• Mario Raffaele Conti

La coerenza ci distruggerà (rilassiamoci)

Credo che uno dei problemi più grandi che abbiamo tutti sia quello della rigidità. Quando diciamo a qualcuno «sei rigido» gli stiamo comunicando due cose: che la sua mente è rigida e che la sua postura lo è altrettanto. Nel pronunciare quell'atto di accusa, però, stiamo denunciando il fatto che rigidi lo siamo anche noi. Se andassimo a vedere nel profondo, vedremmo che quel giudizio di rigidità lo stiamo applicando - inconsapevolmente - anche su di noi. Ci specchiamo negli altri, come spesso accade quando giudichiamo.

Quello che mi sembra di aver capito in tanti anni di riflessione, di meditazione, di introspezione, è che quello che ci blocca è un pensiero vorticoso: è quello che pensiamo che gli altri pensino di noi. È un giudizio altrui totalmente presunto. Anzi, immaginato: il giudizio altrui me lo sono dato io.

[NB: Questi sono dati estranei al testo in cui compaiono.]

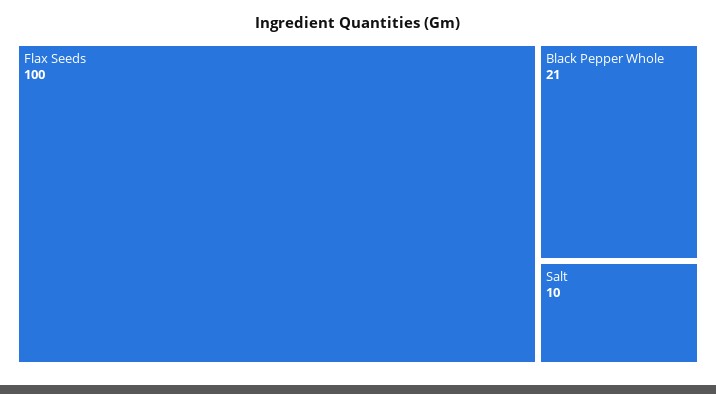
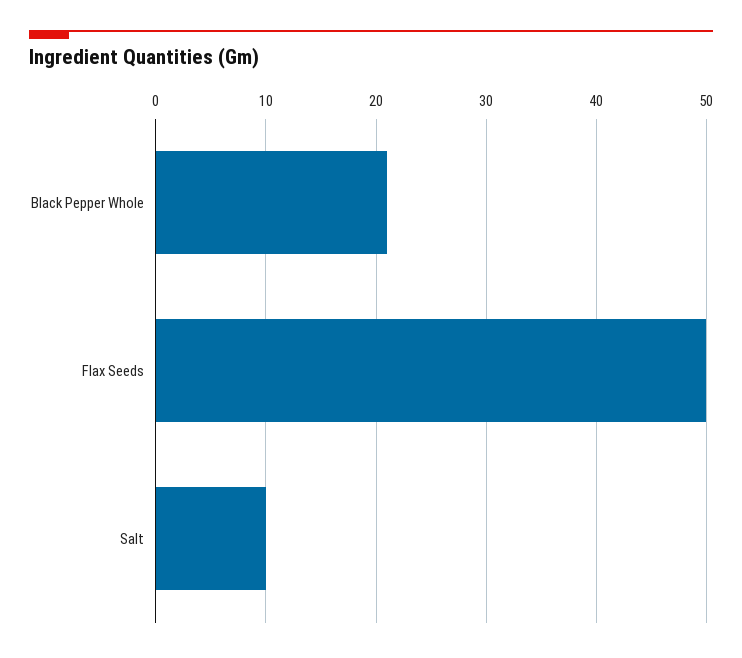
  {
-   "Flax Seeds": 100,
+   "Flax Seeds": 50,
    "Black Pepper Whole": 21,
    "Salt": 10
  }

Sono le aspettative mie su di me a ferirmi, a impedirmi di lasciarmi andare, di sentire nel profondo quello che mi dice il mio corpo, la mia mente, lo spazio che mi circonda, l’esperienza che sto vivendo. È la mia richiesta di coerenza con ciò che immagino di essere, con l’idea che mi sono costruito di me.

Questo è il punto: qual è l’idea che mi sono costruito di me? Qual è l’aspettativa che ho nei confronti della vita, della famiglia, del lavoro, del mio apporto alla società? Quali sono gli spazi che lascio per contemplare il reale? Sto forse riempiendo ogni ambito della mia mente con mere illusioni?

Il concetto di illusione e di ignoranza sono centrali nello yoga. Quando coltiviamo uno yoga fisico, uno yoga mentale o uno yoga spirituale e basiamo tutto questo sull’illusione siamo destinati a fallire, a veder crollare davanti a noi l’idolo che ci siamo costruiti. Ma... separare è diabolico. Perseverare è spesso sciocco, ma separare è diabolico: non vediamo (avidya=nescenza) che non esiste uno yoga fisico, uno yoga mentale e uno yoga spirituale. Yoga è unione anche di queste tre caratteristiche ed è questa unione a permetterci di «vedere» (vidya), di entrare nella realtà della realtà e di sciogliere la rigidità con cui giudichiamo noi stessi e gli altri.

Il concetto di vidya, di conoscenza, che è vedere, che è esperire, che è contemplare la realtà della realtà, ecco, questo mi sembra essere il più forte tra tutti i messaggi che lo yoga ci dà.

Se capisco questo qui e ora avrò fatto un passo avanti verso la liberazione dall’illusione, che è il demone più potente che - come molti - coltivo ogni giorno.

Allora mi metto l'anima in pace:

- non sono coerente, mi arrabatto;

- non sono “capace”, ci provo come riesco;

- non sono “illuminato”, sono ricercatore.

La parola «ricerca» è la chiave per uscire dall'illusione, dagli specchi magici, dalla rigidità del «non-vedere».

Sono quello che sono. La mia ricerca riparte ogni volta da qui.